When you are at an imbalance between two cultures, you begin to see things shake. People are uncomfortable with no clear direction on where to go. Nerburn experiences this first-hand while presenting his first chapter to Dan and his friend, Grover.  However, it is Grover’s dismissal of Nerburn's literary approach that frustrates and angers him the most. Nerburn is in disbelief, his mind in disarray and he felt disregarded and not appreciated, especially while Dan was silent.

But it was in this moment, where Nerburn realized the validity of Grover’s words. Grover insisted that Dan has seen a lot and should write it as it is.
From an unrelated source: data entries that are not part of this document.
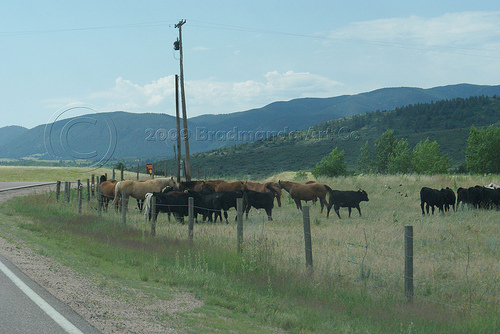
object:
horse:
[98, 174, 327, 197]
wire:
[2, 17, 496, 64]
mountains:
[0, 83, 499, 162]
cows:
[420, 185, 499, 214]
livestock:
[96, 179, 499, 221]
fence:
[56, 168, 497, 330]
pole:
[402, 224, 414, 305]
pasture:
[1, 166, 498, 333]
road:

Not polished, not clean, not white but “The Indian Way”.  The story has always been inside The Old Indian Man, and it is through his voice that will provide the necessary weight of his words to carry the new sense of direction between him and Nerburn.

When the first contact was made between The Indian and The White Man, two different perceived outcomes were displayed. The Indians believed they were making a promise and The White Man believed they were making a deal.

A promise with a purpose. That is the Indian Way.

From the Radio Reader’s Book Club, you are listening to High Plains Public Radio. This is Freddy Gipp signing off.